-- Data for this exercise follows --
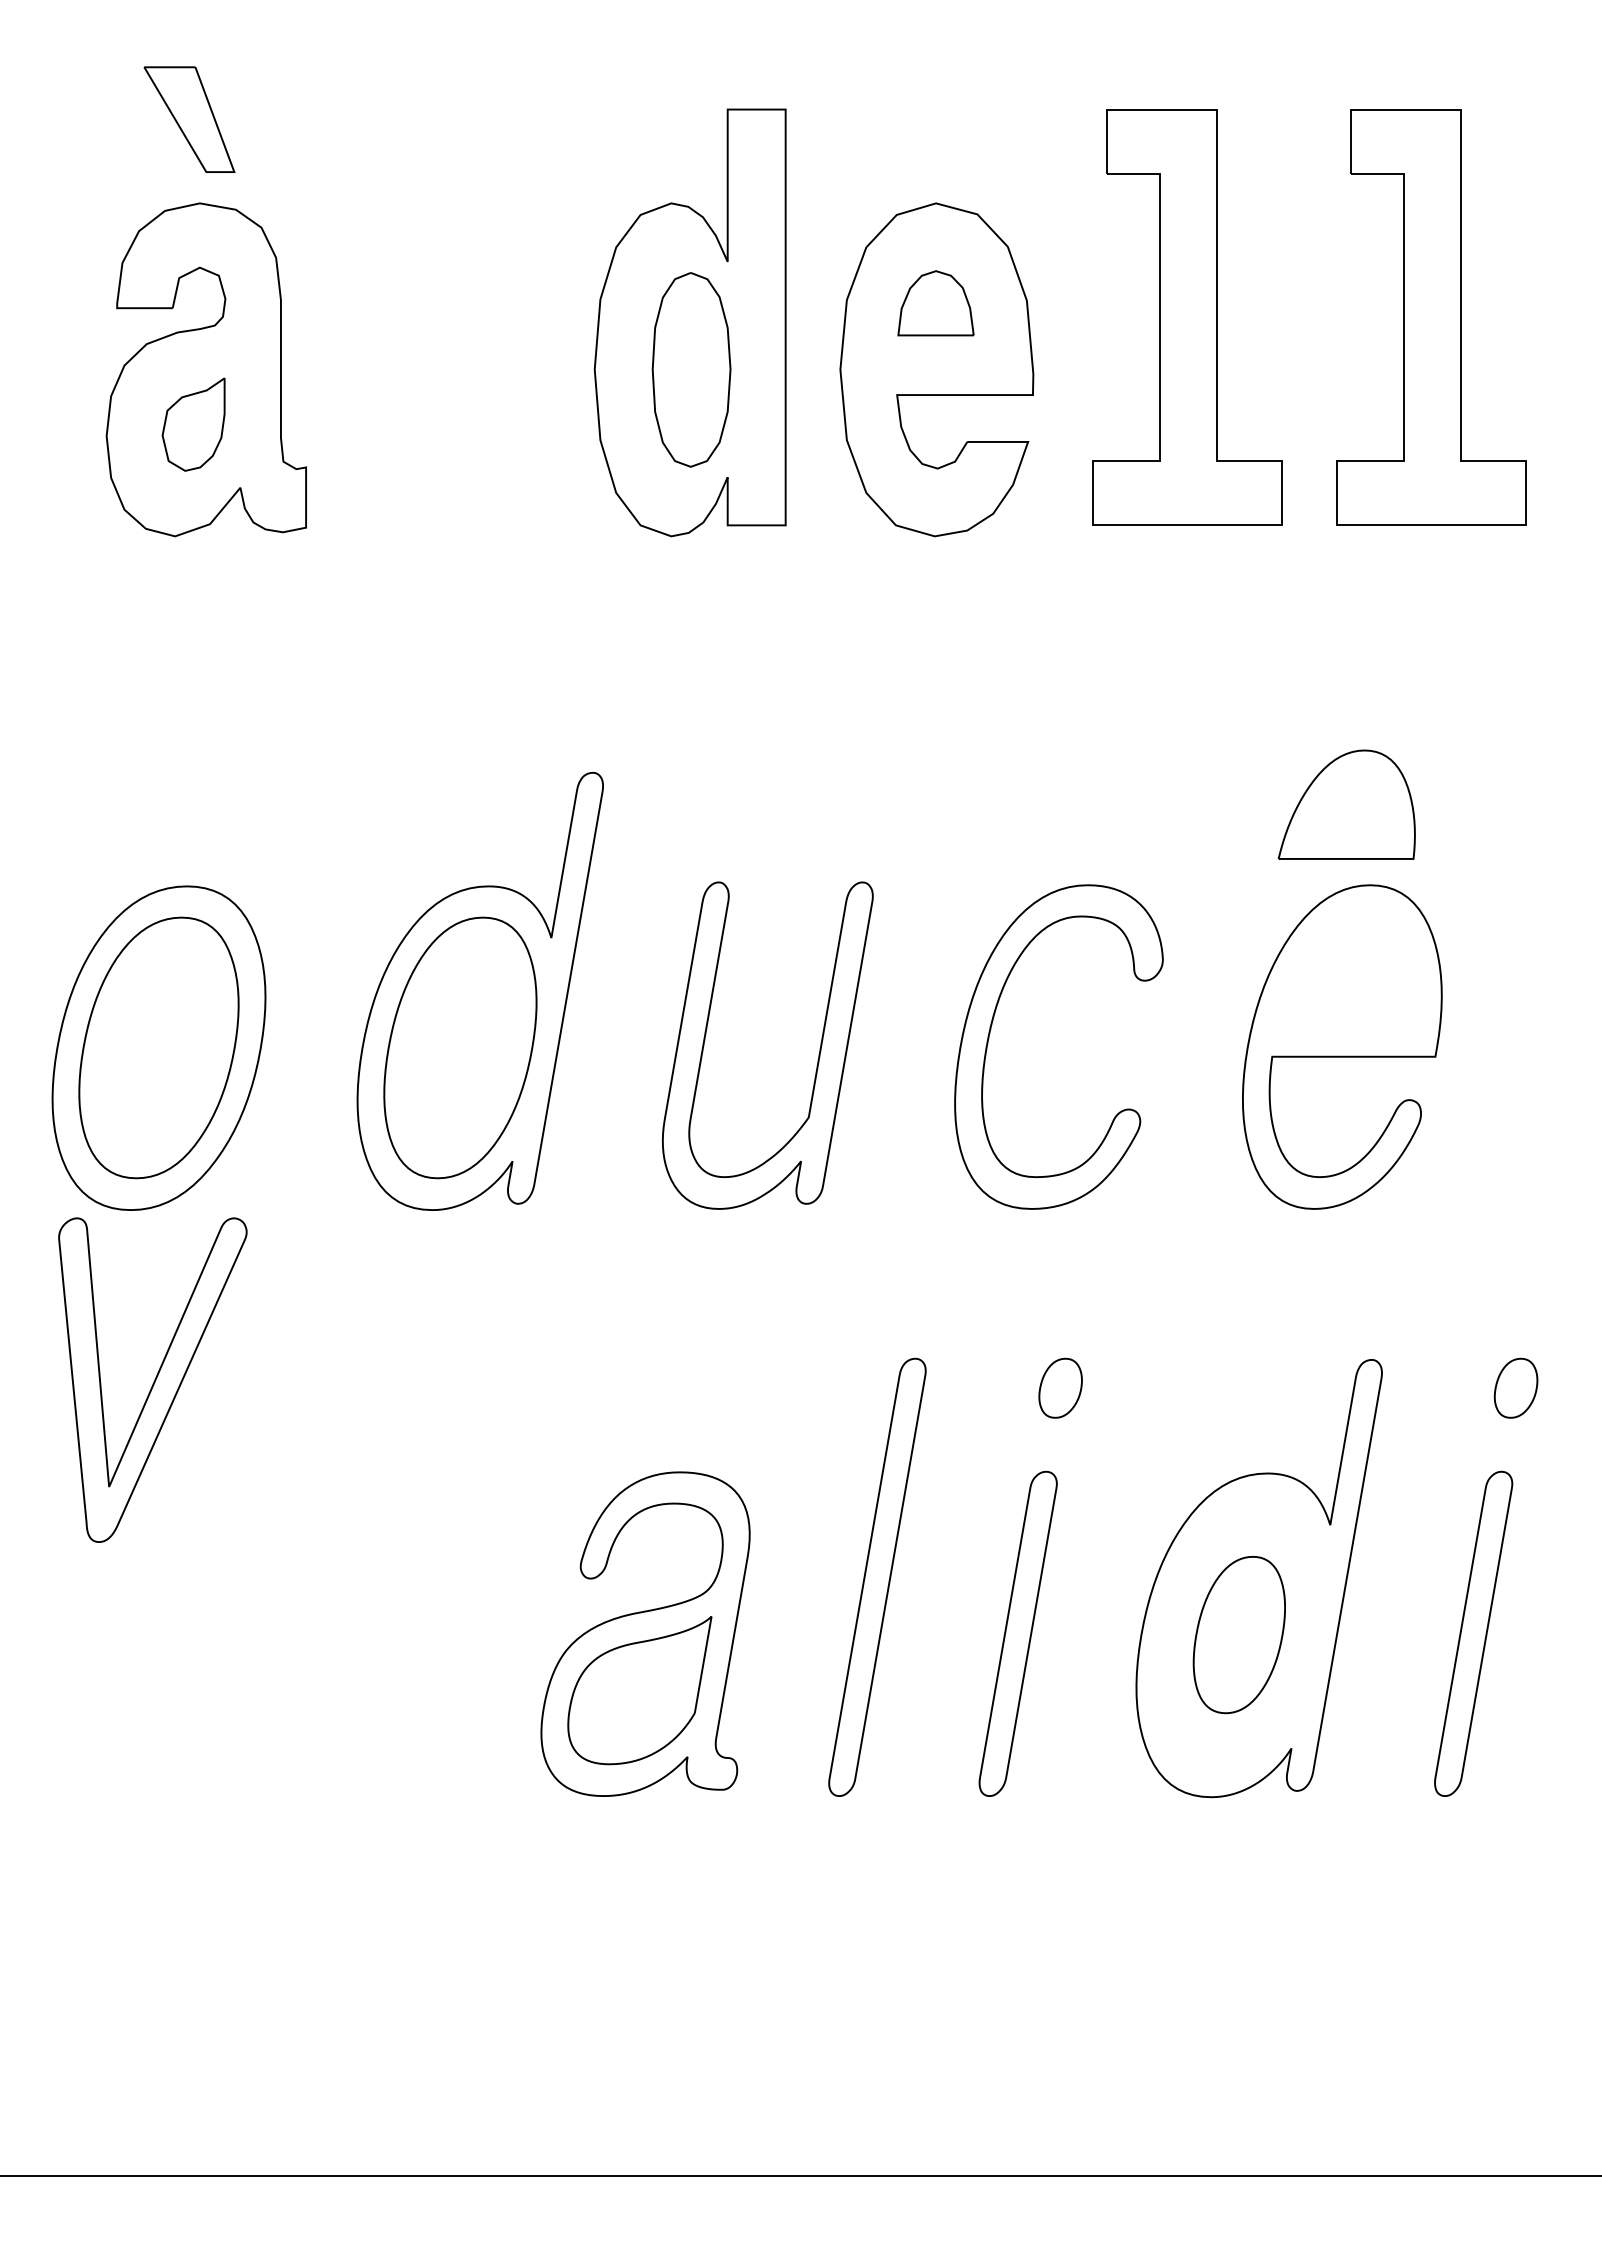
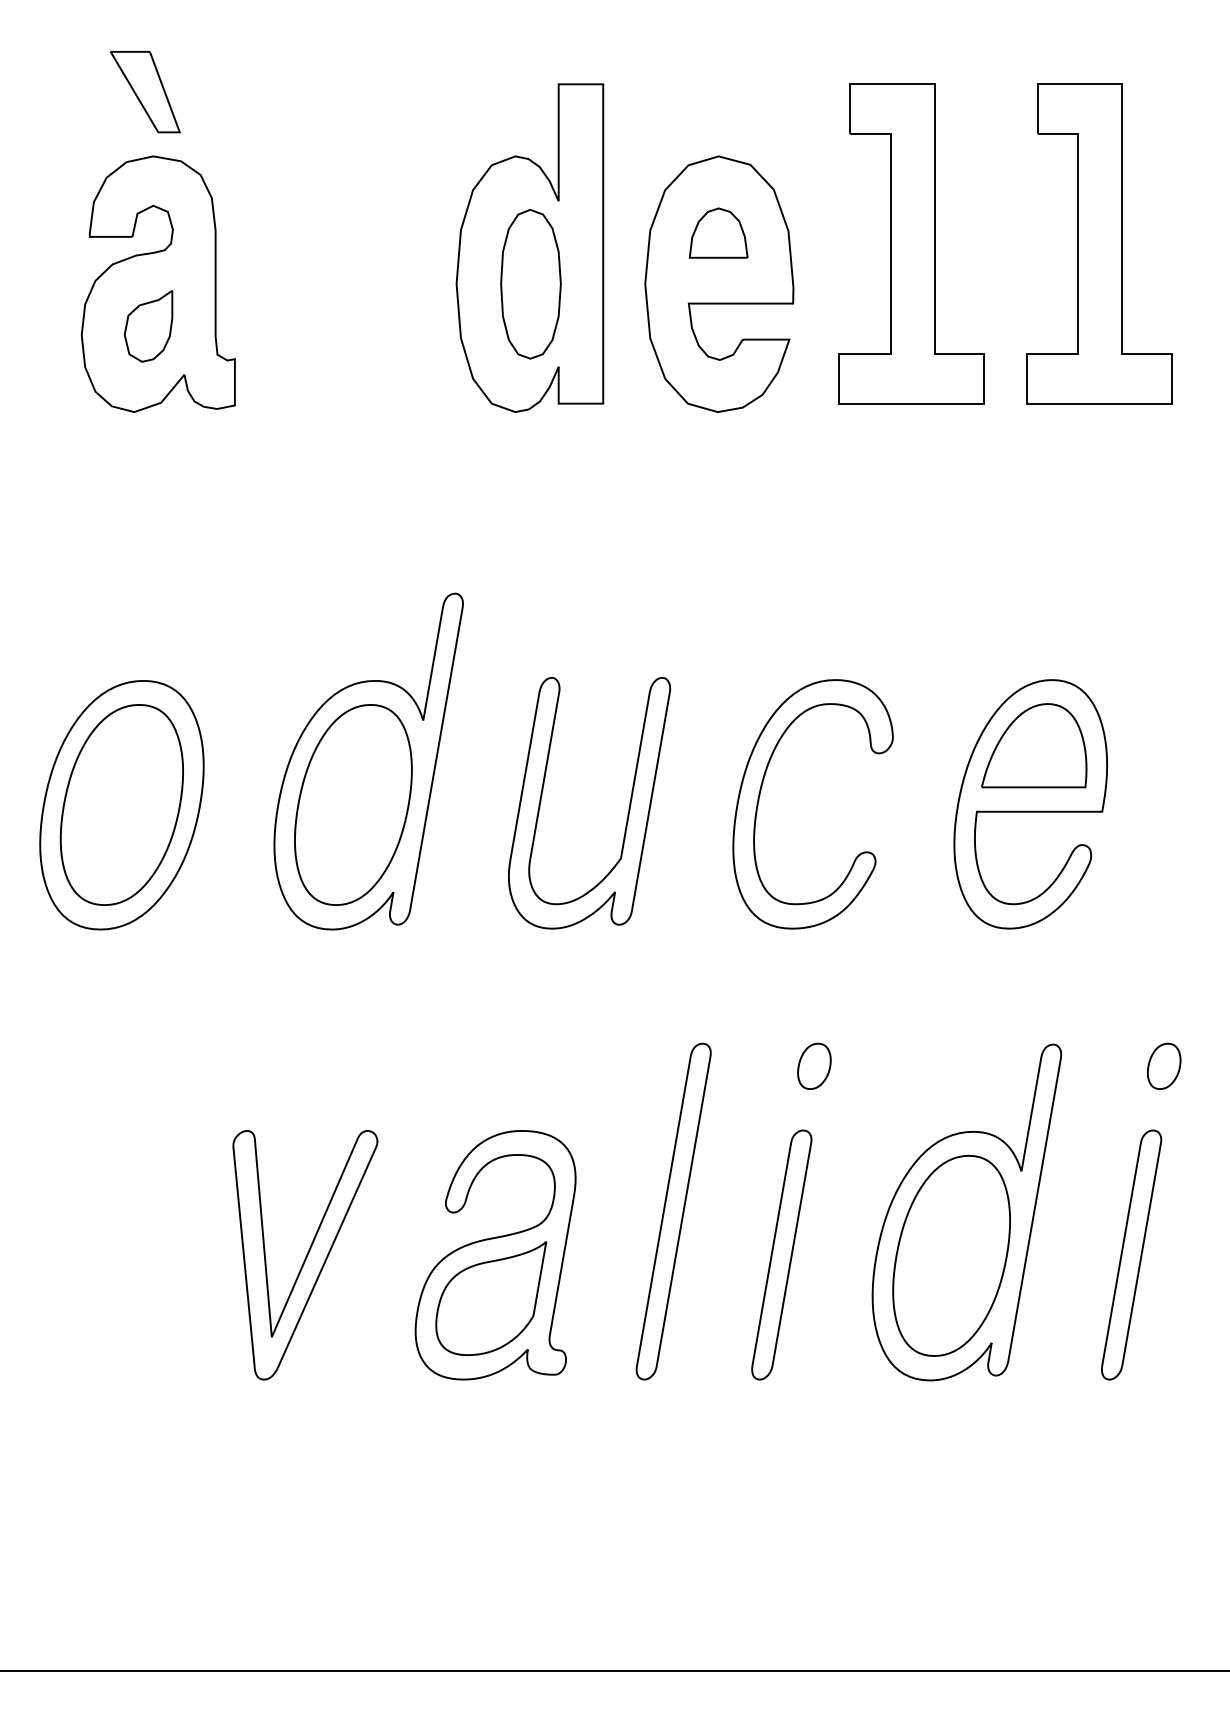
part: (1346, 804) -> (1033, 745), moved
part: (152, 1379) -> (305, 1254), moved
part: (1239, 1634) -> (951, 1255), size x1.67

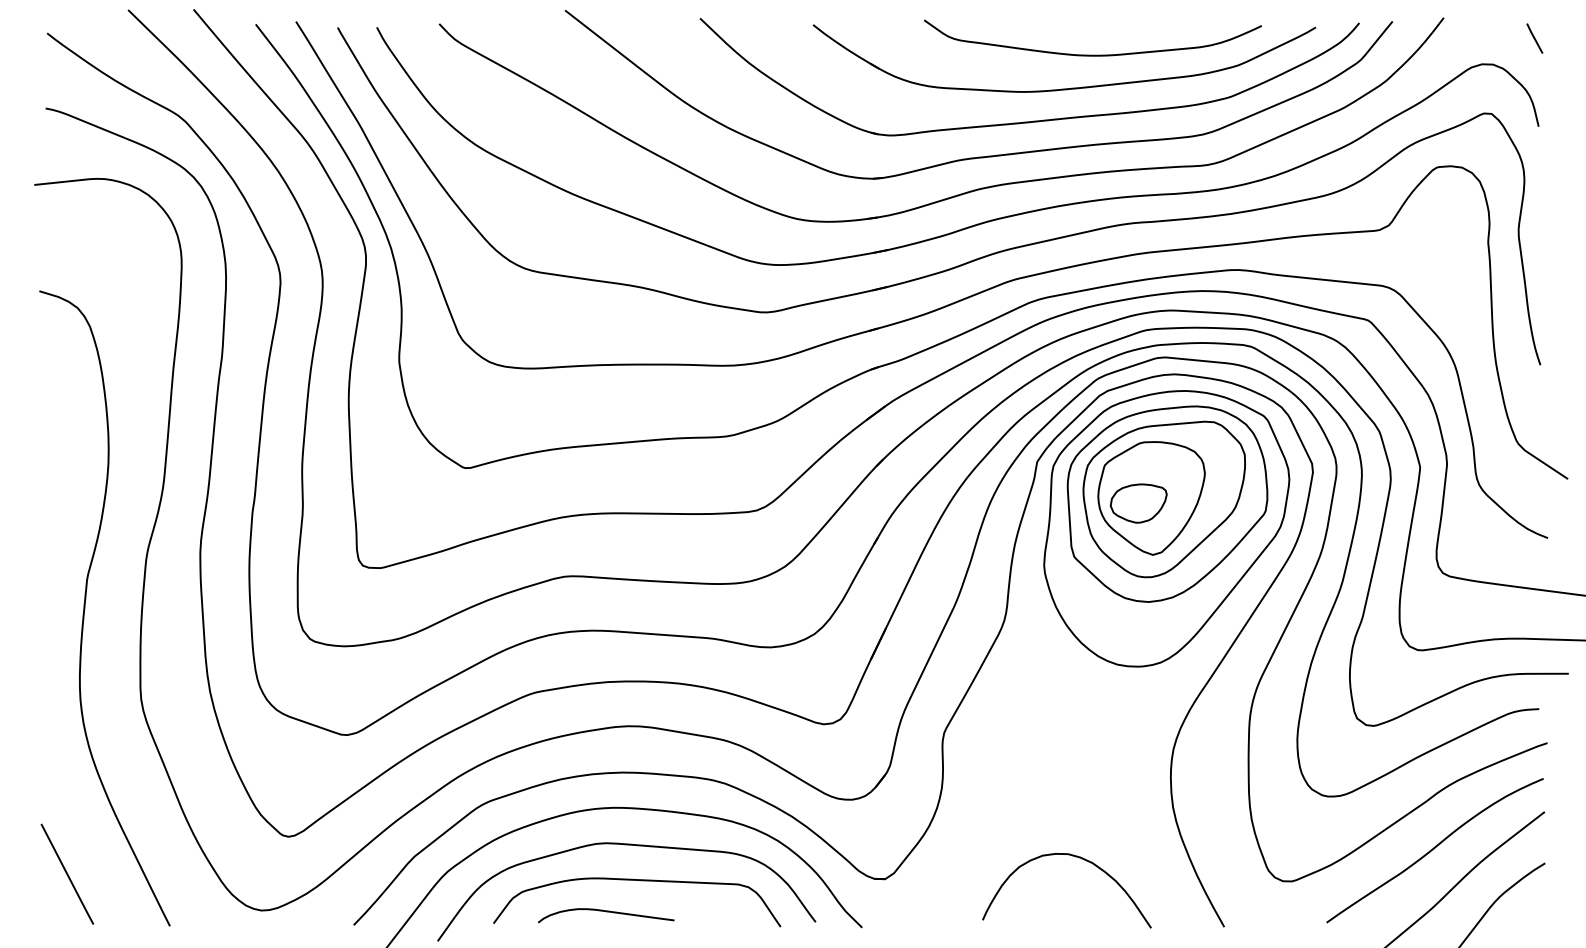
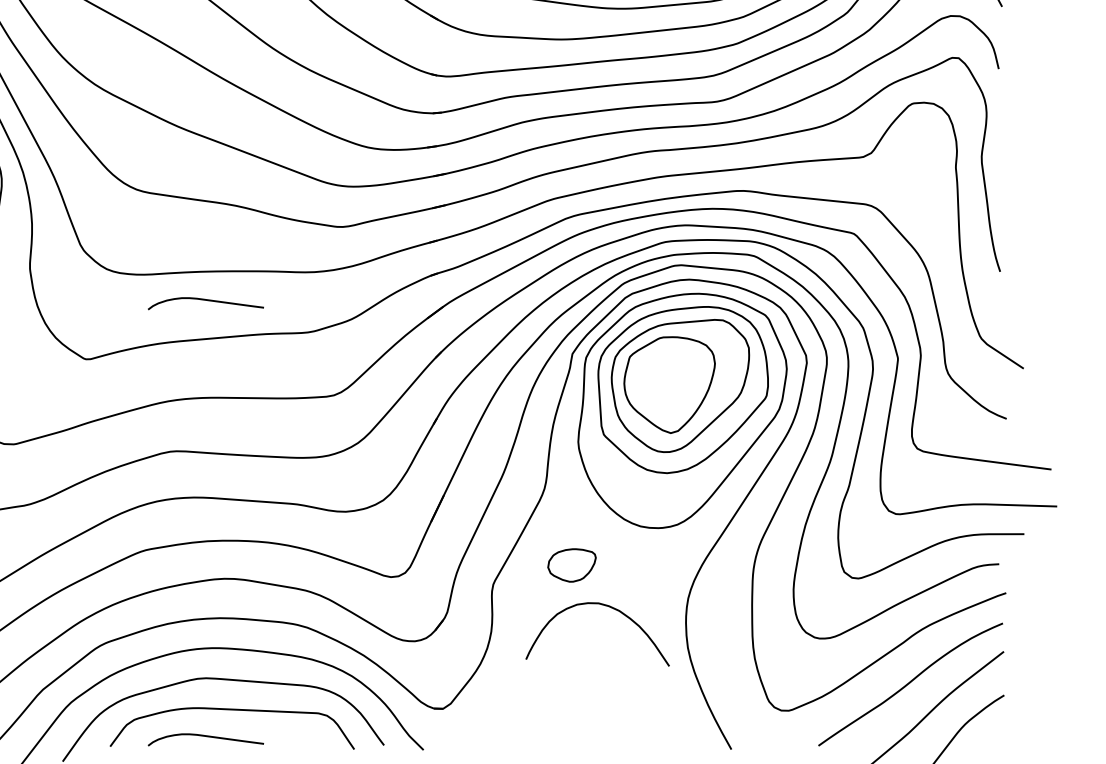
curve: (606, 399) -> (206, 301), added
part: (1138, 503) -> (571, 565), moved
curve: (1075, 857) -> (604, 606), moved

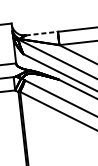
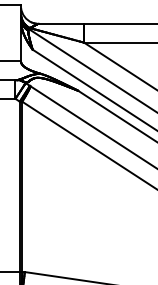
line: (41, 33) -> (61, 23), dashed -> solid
-- Data for this exercise concluded --
◆ **Problem**: Because the copy must hold no pictures, return only the lines that run from the line containing "curve: (606, 399) -> (206, 301), added" to the end of the data above, each exactly as it stands.

◆ **Solution to this exercise**:
curve: (606, 399) -> (206, 301), added
part: (1138, 503) -> (571, 565), moved
curve: (1075, 857) -> (604, 606), moved

line: (41, 33) -> (61, 23), dashed -> solid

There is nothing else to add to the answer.